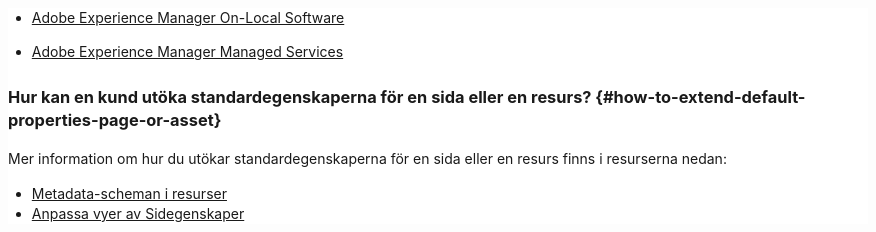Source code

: * [Adobe Experience Manager On-Local Software](https://helpx.adobe.com/legal/product-descriptions/adobe-experience-manager-on-premise.html)

* [Adobe Experience Manager Managed Services](https://helpx.adobe.com/legal/product-descriptions/adobe-experience-manager-managed-services.html)

### Hur kan en kund utöka standardegenskaperna för en sida eller en resurs? {#how-to-extend-default-properties-page-or-asset}

Mer information om hur du utökar standardegenskaperna för en sida eller en resurs finns i resurserna nedan:

* [Metadata-scheman i resurser](/help/assets/metadata-schemas.md)
* [Anpassa vyer av Sidegenskaper](/help/sites-developing/page-properties-views.md)
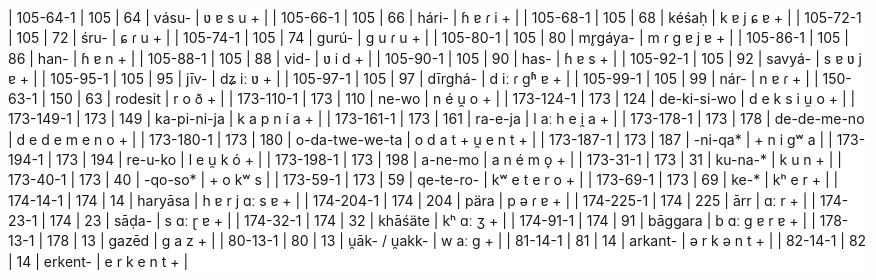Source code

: | 105-64-1 | 105 | 64 | vásu- | ʋ ɐ s u + |
| 105-66-1 | 105 | 66 | hári- | ɦ ɐ ɾ i + |
| 105-68-1 | 105 | 68 | kéśaḥ | k ɐ j ɕ ɐ + |
| 105-72-1 | 105 | 72 | śru- | ɕ ɾ u + |
| 105-74-1 | 105 | 74 | gurú- | ɡ u ɾ u + |
| 105-80-1 | 105 | 80 | mr̥gáya- | m ɾ ɡ ɐ j ɐ + |
| 105-86-1 | 105 | 86 | han- | ɦ ɐ n + |
| 105-88-1 | 105 | 88 | vid- | ʋ i d + |
| 105-90-1 | 105 | 90 | has- | ɦ ɐ s + |
| 105-92-1 | 105 | 92 | savyá- | s ɐ ʋ j ɐ + |
| 105-95-1 | 105 | 95 | jīv- | dʑ iː ʋ + |
| 105-97-1 | 105 | 97 | dīrghá- | d iː ɾ ɡʱ ɐ + |
| 105-99-1 | 105 | 99 | nár- | n ɐ ɾ + |
| 150-63-1 | 150 | 63 | rodesit | r o ð + |
| 173-110-1 | 173 | 110 | ne-wo | n é u̯ o + |
| 173-124-1 | 173 | 124 | de-ki-si-wo | d e k s i u̯ o + |
| 173-149-1 | 173 | 149 | ka-pi-ni-ja | k a p n í a + |
| 173-161-1 | 173 | 161 | ra-e-ja | l aː h e i̯ a + |
| 173-178-1 | 173 | 178 | de-de-me-no | d e d e m e n o + |
| 173-180-1 | 173 | 180 | o-da-twe-we-ta | o d a t + u̯ e n t + |
| 173-187-1 | 173 | 187 | -ni-qa* | + n i ɡʷ a |
| 173-194-1 | 173 | 194 | re-u-ko | l e u̯ k ó + |
| 173-198-1 | 173 | 198 | a-ne-mo | a n é m o̞ + |
| 173-31-1 | 173 | 31 | ku-na-* | k u n + |
| 173-40-1 | 173 | 40 | -qo-so* | + o kʷ s |
| 173-59-1 | 173 | 59 | qe-te-ro- | kʷ e t e r o + |
| 173-69-1 | 173 | 69 | ke-* | kʰ e r + |
| 174-14-1 | 174 | 14 | haryāsa | h ɐ r j ɑː s ɐ + |
| 174-204-1 | 174 | 204 | pära | p ə ɾ ɐ + |
| 174-225-1 | 174 | 225 | ārr | ɑː r + |
| 174-23-1 | 174 | 23 | sāḍa- | s ɑː ɽ ɐ + |
| 174-32-1 | 174 | 32 | khāśäte | kʰ ɑː ʒ + |
| 174-91-1 | 174 | 91 | bāggara | b ɑː ɡ ɐ r ɐ + |
| 178-13-1 | 178 | 13 | gazēd | ɡ a z + |
| 80-13-1 | 80 | 13 | u̯āk- / u̯akk- | w aː ɡ + |
| 81-14-1 | 81 | 14 | arkant- | ə r k ə n t + |
| 82-14-1 | 82 | 14 | erkent- | e r k e n t + |
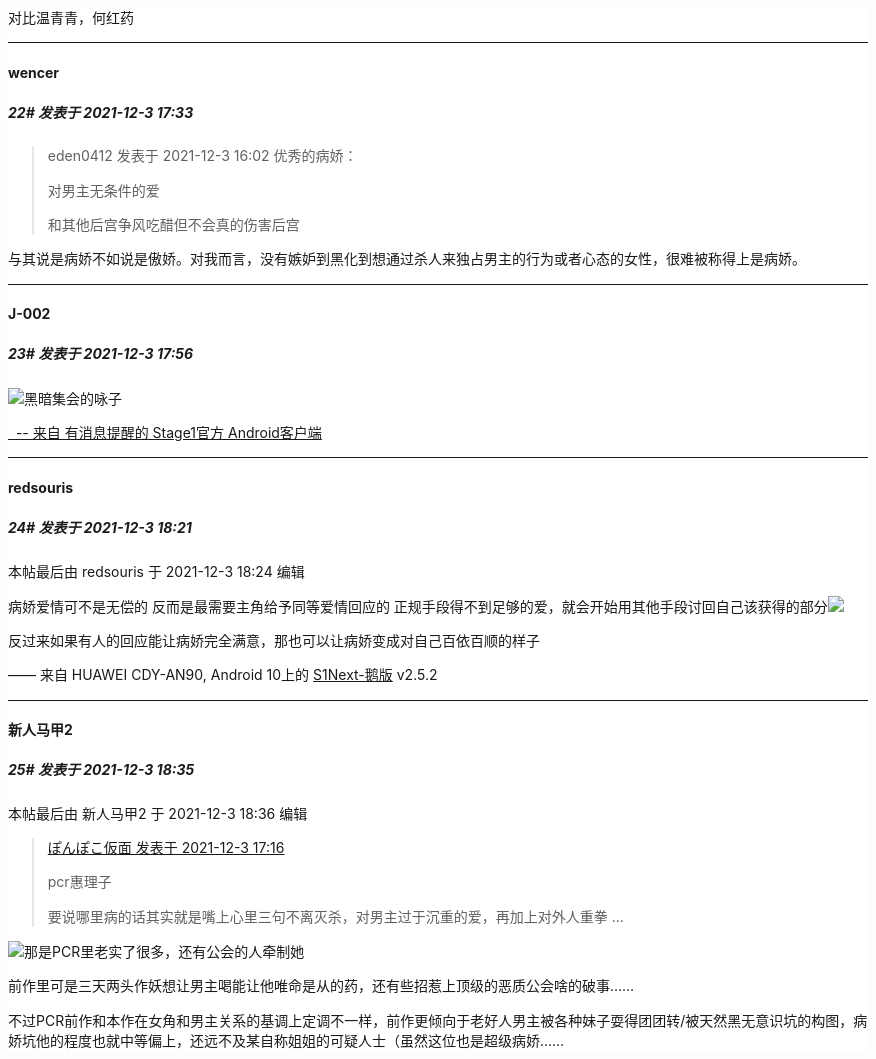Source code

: 对比温青青，何红药

*****

####  wencer  
##### 22#       发表于 2021-12-3 17:33

<blockquote>eden0412 发表于 2021-12-3 16:02
优秀的病娇：

对男主无条件的爱

和其他后宫争风吃醋但不会真的伤害后宫</blockquote>
与其说是病娇不如说是傲娇。对我而言，没有嫉妒到黑化到想通过杀人来独占男主的行为或者心态的女性，很难被称得上是病娇。

*****

####  J-002  
##### 23#       发表于 2021-12-3 17:56

<img src="https://static.saraba1st.com/image/smiley/face2017/066.png" referrerpolicy="no-referrer">黑暗集会的咏子

[  -- 来自 有消息提醒的 Stage1官方 Android客户端](https://www.coolapk.com/apk/140634)

*****

####  redsouris  
##### 24#       发表于 2021-12-3 18:21

 本帖最后由 redsouris 于 2021-12-3 18:24 编辑 

病娇爱情可不是无偿的
反而是最需要主角给予同等爱情回应的
正规手段得不到足够的爱，就会开始用其他手段讨回自己该获得的部分<img src="https://static.saraba1st.com/image/smiley/face2017/053.png" referrerpolicy="no-referrer">

反过来如果有人的回应能让病娇完全满意，那也可以让病娇变成对自己百依百顺的样子

—— 来自 HUAWEI CDY-AN90, Android 10上的 [S1Next-鹅版](https://github.com/ykrank/S1-Next/releases) v2.5.2

*****

####  新人马甲2  
##### 25#       发表于 2021-12-3 18:35

 本帖最后由 新人马甲2 于 2021-12-3 18:36 编辑 
<blockquote><a href="httphttps://bbs.saraba1st.com/2b/forum.php?mod=redirect&amp;goto=findpost&amp;pid=53797729&amp;ptid=2040660" target="_blank">ぽんぽこ仮面 发表于 2021-12-3 17:16</a>

pcr惠理子

要说哪里病的话其实就是嘴上心里三句不离灭杀，对男主过于沉重的爱，再加上对外人重拳 ...</blockquote>
<img src="https://static.saraba1st.com/image/smiley/face2017/065.png" referrerpolicy="no-referrer">那是PCR里老实了很多，还有公会的人牵制她

前作里可是三天两头作妖想让男主喝能让他唯命是从的药，还有些招惹上顶级的恶质公会啥的破事……

不过PCR前作和本作在女角和男主关系的基调上定调不一样，前作更倾向于老好人男主被各种妹子耍得团团转/被天然黑无意识坑的构图，病娇坑他的程度也就中等偏上，还远不及某自称姐姐的可疑人士（虽然这位也是超级病娇……

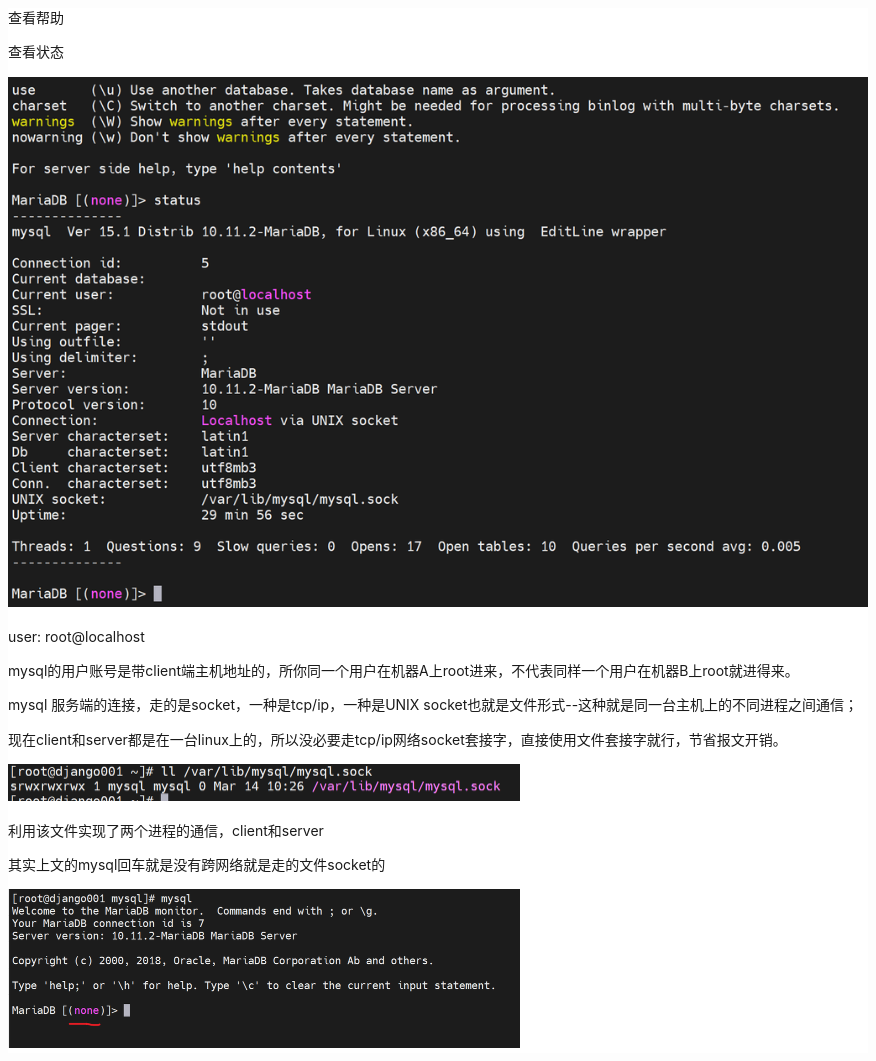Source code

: 查看帮助



查看状态

![image-20230314105636216](3-mysql安装和基本使用.assets/image-20230314105636216.png)

user: root@localhost

mysql的用户账号是带client端主机地址的，所你同一个用户在机器A上root进来，不代表同样一个用户在机器B上root就进得来。

mysql 服务端的连接，走的是socket，一种是tcp/ip，一种是UNIX socket也就是文件形式--这种就是同一台主机上的不同进程之间通信；



现在client和server都是在一台linux上的，所以没必要走tcp/ip网络socket套接字，直接使用文件套接字就行，节省报文开销。

<img src="3-mysql安装和基本使用.assets/image-20230314111527944.png" alt="image-20230314111527944" style="zoom:50%;" /> 

利用该文件实现了两个进程的通信，client和server

其实上文的mysql回车就是没有跨网络就是走的文件socket的

<img src="3-mysql安装和基本使用.assets/image-20230314111929355.png" alt="image-20230314111929355" style="zoom:50%;" />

--------

■ What you should do ■
Copy out each line of the records where the word "experience" appears.

■ Response box ■
: * [Adobe Experience Manager On-Local Software](https://helpx.adobe.com/legal/product-descriptions/adobe-experience-manager-on-premise.html)
* [Adobe Experience Manager Managed Services](https://helpx.adobe.com/legal/product-descriptions/adobe-experience-manager-managed-services.html)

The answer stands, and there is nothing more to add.